* 제공 자료
◇ ◇ ◇
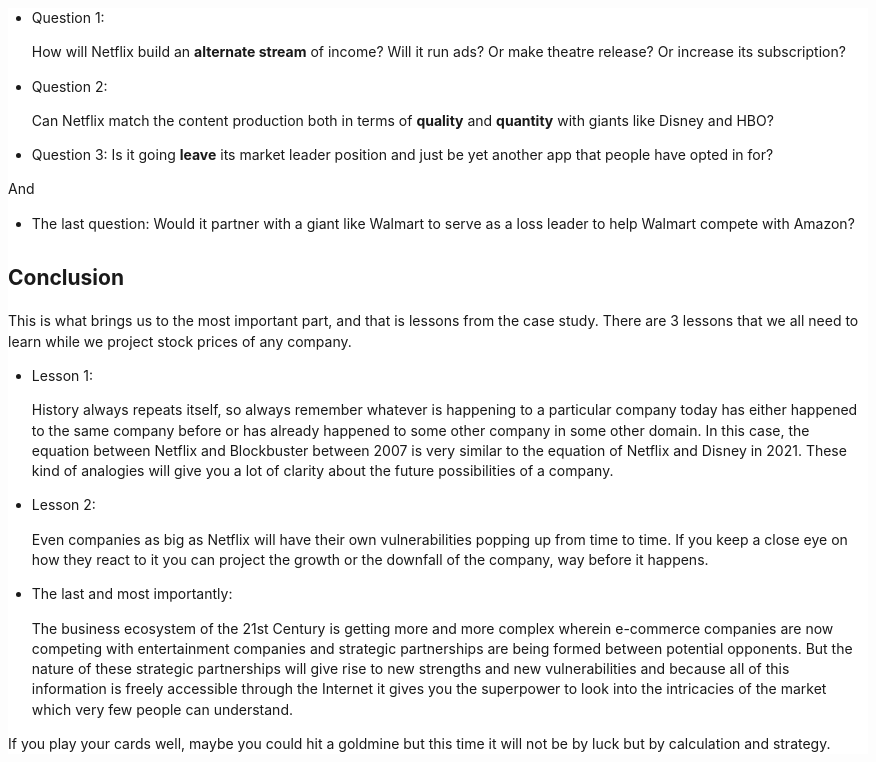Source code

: * Question 1:  

    How will Netflix build an **alternate stream** of income? Will it run ads? Or make theatre release? Or increase its subscription?

* Question 2:

    Can Netflix match the content production both in terms of **quality** and **quantity** with giants like Disney and HBO?

* Question 3:
    Is it going **leave** its market leader position and just be yet another app
    that people have opted in for?

And

* The last question: Would it partner with a giant like Walmart to serve as a loss leader to help Walmart compete with Amazon? 

## Conclusion

This is what brings us to the most important part, and that is lessons from the case study. There are 3 lessons that we all need to learn while we project stock prices of any company.

* Lesson 1:
    
    History always repeats itself, so always remember whatever is happening to a particular company today has either happened to the same company before or has already happened to some other company in some other domain. In this case, the equation between Netflix and Blockbuster between 2007 is very similar to the equation of Netflix and Disney in 2021. These kind of analogies will give you a lot of clarity about the future possibilities of a company.

* Lesson 2: 
    
    Even companies as big as Netflix will have their own vulnerabilities popping up from time to time. If you keep a close eye on how they react to it you can project the growth or the downfall of the company, way before it happens.

*   The last and most importantly: 
    
    The business ecosystem of the 21st Century is getting more and more complex wherein e-commerce companies are now competing with entertainment companies and strategic partnerships are being formed between potential opponents. But the nature of these strategic partnerships will give rise to new strengths and new vulnerabilities and because all of this information is freely accessible through the Internet it gives you the superpower to look into the intricacies of the market which very few people can understand.

If you play your cards well, maybe you could hit a goldmine but this time it will not be by luck but by calculation and strategy.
◇ ◇ ◇
* 요구 사항
위 항목 전체의 소스를 JSON 문자열 목록으로 출력하되, 한 줄마다 문자열 하나로 하고 빈 줄은 빼세요. 그림은 답에 넣지 마세요.

* 작성 답안
[
  "Source code",
  ": * Question 1:  ",
  "    How will Netflix build an **alternate stream** of income? Will it run ads? Or make theatre release? Or increase its subscription?",
  "* Question 2:",
  "    Can Netflix match the content production both in terms of **quality** and **quantity** with giants like Disney and HBO?",
  "* Question 3:",
  "    Is it going **leave** its market leader position and just be yet another app",
  "    that people have opted in for?",
  "And",
  "* The last question: Would it partner with a giant like Walmart to serve as a loss leader to help Walmart compete with Amazon? ",
  "## Conclusion",
  "This is what brings us to the most important part, and that is lessons from the case study. There are 3 lessons that we all need to learn while we project stock prices of any company.",
  "* Lesson 1:",
  "    History always repeats itself, so always remember whatever is happening to a particular company today has either happened to the same company before or has already happened to some other company in some other domain. In this case, the equation between Netflix and Blockbuster between 2007 is very similar to the equation of Netflix and Disney in 2021. These kind of analogies will give you a lot of clarity about the future possibilities of a company.",
  "* Lesson 2: ",
  "    Even companies as big as Netflix will have their own vulnerabilities popping up from time to time. If you keep a close eye on how they react to it you can project the growth or the downfall of the company, way before it happens.",
  "*   The last and most importantly: ",
  "    The business ecosystem of the 21st Century is getting more and more complex wherein e-commerce companies are now competing with entertainment companies and strategic partnerships are being formed between potential opponents. But the nature of these strategic partnerships will give rise to new strengths and new vulnerabilities and because all of this information is freely accessible through the Internet it gives you the superpower to look into the intricacies of the market which very few people can understand.",
  "If you play your cards well, maybe you could hit a goldmine but this time it will not be by luck but by calculation and strategy."
]